“R2D3: Making Efficient Use of Demonstrations to Solve Hard Exploration Problems”, 2019-09-03 (; similar):
[previously: R2D2] This paper introduces R2D3, an agent that makes efficient use of demonstrations to solve hard exploration problems in partially observable environments with highly variable initial conditions. We also introduce a suite of 8 tasks that combine these 3 properties, and show that R2D3 can solve several of the tasks where other state-of-the-art methods (both with and without demonstrations) fail to see even a single successful trajectory after tens of billions of steps of exploration.

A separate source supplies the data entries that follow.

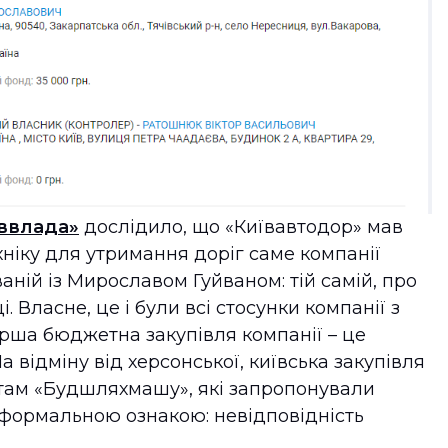
ввлада»
дослідило, що «Київавтодор» мав
хніку для утримання доріг саме компанії
ній із Мирославом Гуйваном: тій самій, про
і. Власне, це і були всі стосунки компанії з
ерша бюджетна закупівля компанії – це
 відміну від херсонської, київська закупівля
нтам «Будшляхмашу», які запропонували
а формальною ознакою: невідповідність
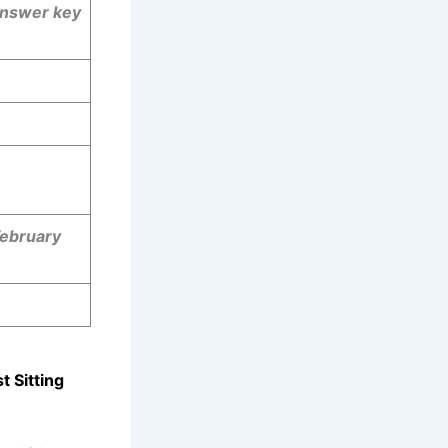
nswer key
February
t Sitting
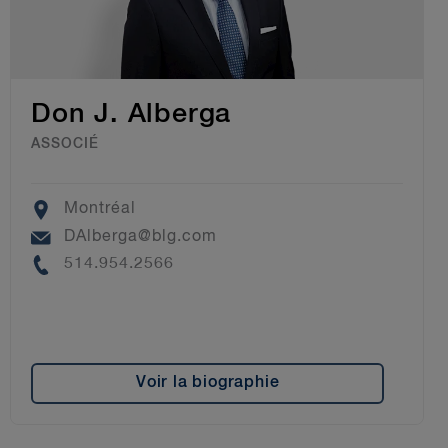
Don J. Alberga
ASSOCIÉ
Location
Montréal
Email
DAlberga@blg.com
Phone
514.954.2566
Voir la biographie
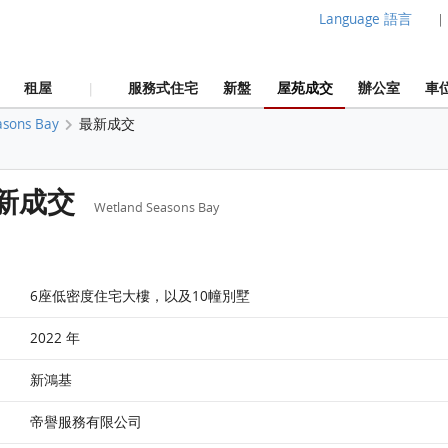
Language 語言
|
租屋
服務式住宅
新盤
屋苑成交
辦公室
車
|
asons Bay
最新成交
 最新成交
Wetland Seasons Bay
6座低密度住宅大樓，以及10幢別墅
2022 年
新鴻基
帝譽服務有限公司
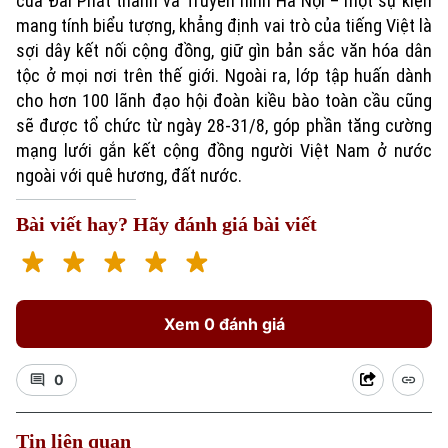
của Đài Phát thanh và Truyền hình Hà Nội – một sự kiện
mang tính biểu tượng, khẳng định vai trò của tiếng Việt là
sợi dây kết nối cộng đồng, giữ gìn bản sắc văn hóa dân
tộc ở mọi nơi trên thế giới. Ngoài ra, lớp tập huấn dành
cho hơn 100 lãnh đạo hội đoàn kiều bào toàn cầu cũng
sẽ được tổ chức từ ngày 28-31/8, góp phần tăng cường
mạng lưới gắn kết cộng đồng người Việt Nam ở nước
ngoài với quê hương, đất nước.
Bài viết hay? Hãy đánh giá bài viết
Xem 0 đánh giá
0
Tin liên quan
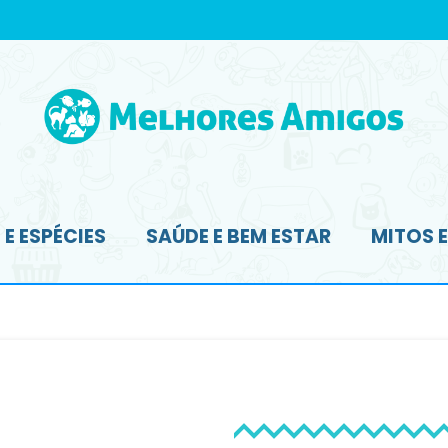
E ESPÉCIES
SAÚDE E BEM ESTAR
MITOS 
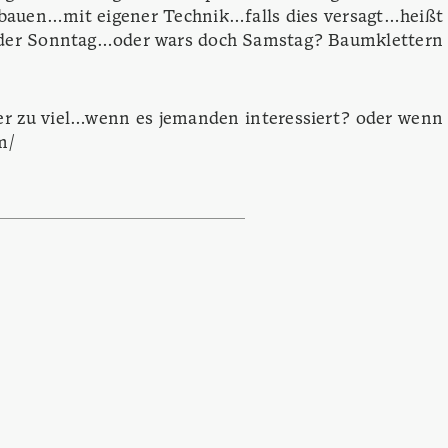
auen…mit eigener Technik…falls dies versagt…heißt
.oder Sonntag…oder wars doch Samstag? Baumklettern
hier zu viel…wenn es jemanden interessiert? oder wenn
m/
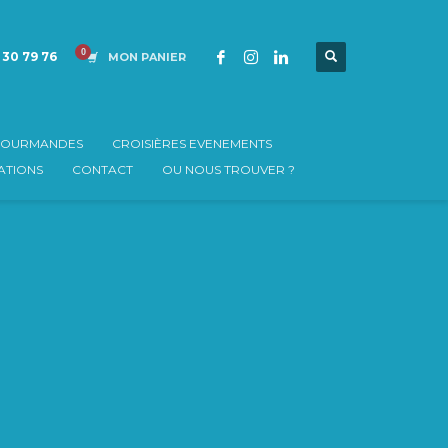
 30 79 76
MON PANIER
 GOURMANDES
CROISIÈRES EVENEMENTS
TIONS
CONTACT
OU NOUS TROUVER ?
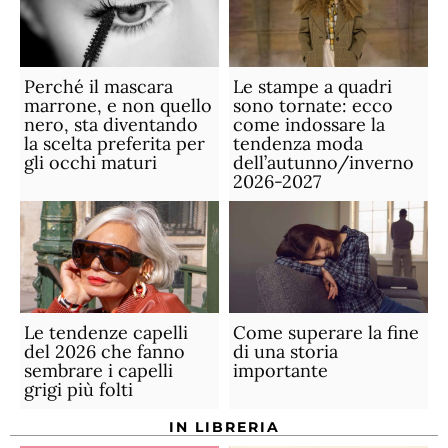
Perché il mascara
Le stampe a quadri
marrone, e non quello
sono tornate: ecco
nero, sta diventando
come indossare la
la scelta preferita per
tendenza moda
gli occhi maturi
dell’autunno/inverno
2026-2027
Le tendenze capelli
Come superare la fine
del 2026 che fanno
di una storia
sembrare i capelli
importante
grigi più folti
IN LIBRERIA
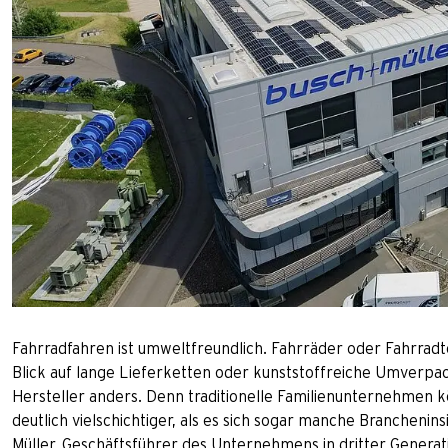
Fahrradfahren ist umweltfreundlich. Fahrräder oder Fahrradte
Blick auf lange Lieferketten oder kunststoffreiche Umverp
Hersteller anders. Denn traditionelle Familienunternehmen kö
deutlich vielschichtiger, als es sich sogar manche Branchenin
Müller, Geschäftsführer des Unternehmens in dritter Generat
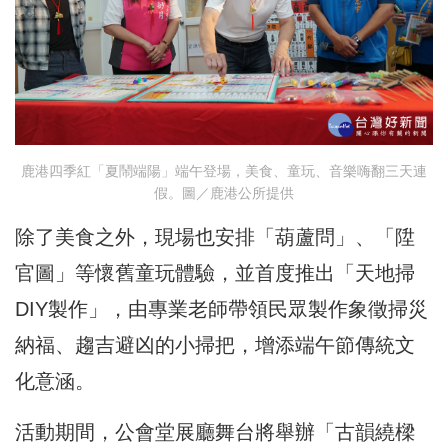
鹿港四季紅「夏鬧端陽」端午登場，美食、童玩、音樂嗨翻三天連
假。圖／鹿港公所提供
除了美食之外，現場也安排「葫蘆問」、「陞
官圖」等懷舊童玩體驗，並首度推出「天地掃
DIY製作」，由專業老師帶領民眾製作象徵掃災
納福、趨吉避凶的小掃把，增添端午節傳統文
化意涵。
活動期間，公會堂展廳舞台將舉辦「古韻繞樑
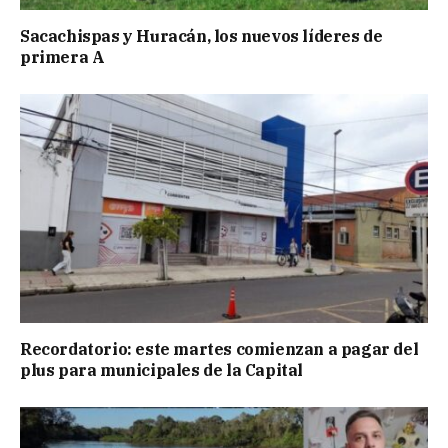
Sacachispas y Huracán, los nuevos líderes de
primera A
Recordatorio: este martes comienzan a pagar del
plus para municipales de la Capital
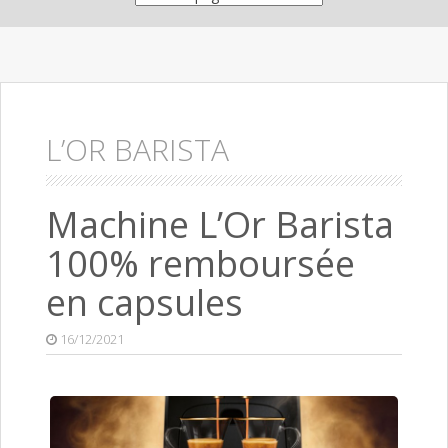
L’OR BARISTA
Machine L’Or Barista
100% remboursée
en capsules
16/12/2021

…Wall Sensor Stack: The original Wall Sensor Stack environment had a bug that the R2D3 agent was able to exploit. We fixed the bug and verified the agent can learn the proper stacking behavior.

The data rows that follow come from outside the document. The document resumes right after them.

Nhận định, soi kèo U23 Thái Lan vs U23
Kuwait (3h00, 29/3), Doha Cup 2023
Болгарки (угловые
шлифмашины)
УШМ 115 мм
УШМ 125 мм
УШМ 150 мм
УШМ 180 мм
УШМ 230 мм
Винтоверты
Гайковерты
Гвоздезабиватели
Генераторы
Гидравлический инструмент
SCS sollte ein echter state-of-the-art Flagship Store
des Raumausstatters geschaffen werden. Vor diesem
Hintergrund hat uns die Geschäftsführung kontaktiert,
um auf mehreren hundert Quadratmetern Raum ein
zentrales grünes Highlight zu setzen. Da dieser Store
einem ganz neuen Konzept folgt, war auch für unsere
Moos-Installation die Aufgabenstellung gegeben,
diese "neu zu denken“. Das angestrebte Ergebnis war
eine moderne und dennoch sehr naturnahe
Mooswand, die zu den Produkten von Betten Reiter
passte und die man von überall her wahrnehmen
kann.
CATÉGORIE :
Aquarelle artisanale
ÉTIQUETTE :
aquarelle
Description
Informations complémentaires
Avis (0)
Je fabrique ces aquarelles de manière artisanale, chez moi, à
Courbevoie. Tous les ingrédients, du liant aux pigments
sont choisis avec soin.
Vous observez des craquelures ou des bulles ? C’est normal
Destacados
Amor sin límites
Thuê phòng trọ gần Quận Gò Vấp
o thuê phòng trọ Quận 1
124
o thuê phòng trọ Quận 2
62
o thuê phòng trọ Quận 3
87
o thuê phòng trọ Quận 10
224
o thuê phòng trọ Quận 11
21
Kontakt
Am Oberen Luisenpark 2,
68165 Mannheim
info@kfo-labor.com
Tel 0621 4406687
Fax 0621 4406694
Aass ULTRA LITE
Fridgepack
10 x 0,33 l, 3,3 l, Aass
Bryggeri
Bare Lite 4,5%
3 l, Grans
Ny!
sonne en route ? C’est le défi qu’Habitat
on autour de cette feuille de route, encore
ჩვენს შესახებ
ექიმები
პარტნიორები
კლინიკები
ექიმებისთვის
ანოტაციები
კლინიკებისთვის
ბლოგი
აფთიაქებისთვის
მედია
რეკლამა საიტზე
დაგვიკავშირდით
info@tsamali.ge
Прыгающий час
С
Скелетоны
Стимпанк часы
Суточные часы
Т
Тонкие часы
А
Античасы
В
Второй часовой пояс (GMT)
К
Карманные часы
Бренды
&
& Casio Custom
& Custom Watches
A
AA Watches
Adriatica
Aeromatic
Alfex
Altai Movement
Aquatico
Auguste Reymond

…Another desirable property of our approach is that our agents are able to learn to outperform the demonstrators, and in some cases even to discover strategies that the demonstrators were not aware of. In one of our tasks the agent is able to discover and exploit a bug in the environment in spite of all the demonstrators completing the task in the intended way…R2D3 performed better than our average human demonstrator on Baseball, Drawbridge, Navigate Cubes and the Wall Sensor tasks.

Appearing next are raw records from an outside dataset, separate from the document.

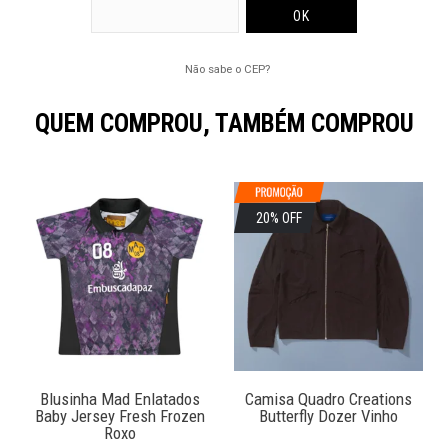
Não sabe o CEP?
QUEM COMPROU, TAMBÉM COMPROU
20% OFF
Blusinha Mad Enlatados
Camisa Quadro Creations
Baby Jersey Fresh Frozen
Butterfly Dozer Vinho
Roxo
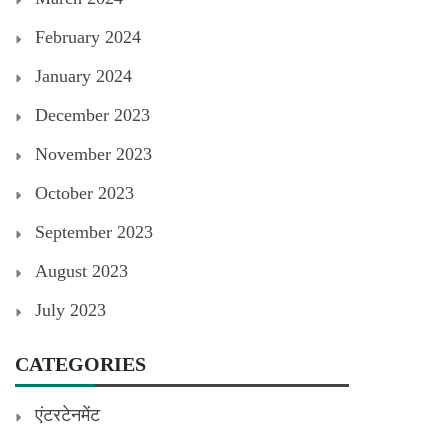
February 2024
January 2024
December 2023
November 2023
October 2023
September 2023
August 2023
July 2023
CATEGORIES
एंटरटेनमेंट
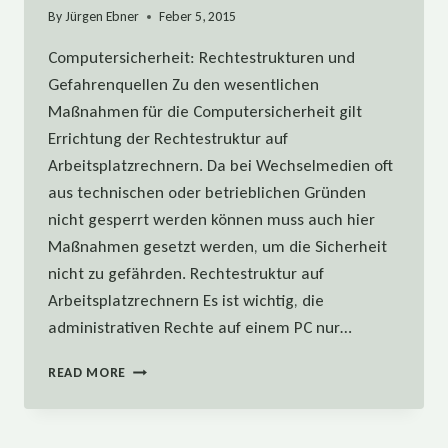
By
Jürgen Ebner
Feber 5, 2015
Computersicherheit: Rechtestrukturen und
Gefahrenquellen Zu den wesentlichen
Maßnahmen für die Computersicherheit gilt
Errichtung der Rechtestruktur auf
Arbeitsplatzrechnern. Da bei Wechselmedien oft
aus technischen oder betrieblichen Gründen
nicht gesperrt werden können muss auch hier
Maßnahmen gesetzt werden, um die Sicherheit
nicht zu gefährden. Rechtestruktur auf
Arbeitsplatzrechnern Es ist wichtig, die
administrativen Rechte auf einem PC nur…
COMPUTERSICHERHEIT:
READ MORE
RECHTESTRUKTUREN
UND
GEFAHRENQUELLEN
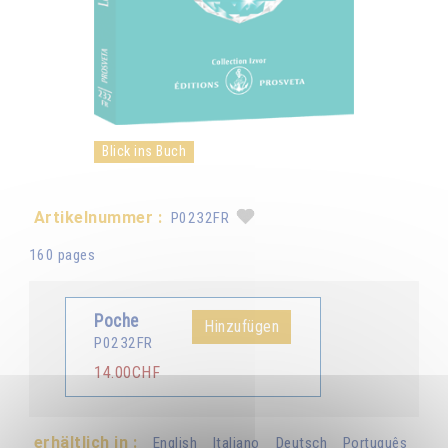
Blick ins Buch
Artikelnummer :
P0232FR
160 pages
Poche
Hinzufügen
P0232FR
14.00CHF
erhältlich in :
English
Italiano
Deutsch
Português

The behavior on Wall Sensor Stack in particular is quite interesting. On this task R2D3 found a completely different strategy than the human demonstrators by exploiting a bug in the implementation of the environment. The intended strategy for this task is to stack 2 blocks on top of each other so that one of them can remain in contact with a wall mounted sensor, and this is the strategy employed by the demonstrators. However, due to a bug in the environment the strategy learned by R2D3 was to trick the sensor into remaining active even when it is not in contact with the key by pressing the key against it in a precise way.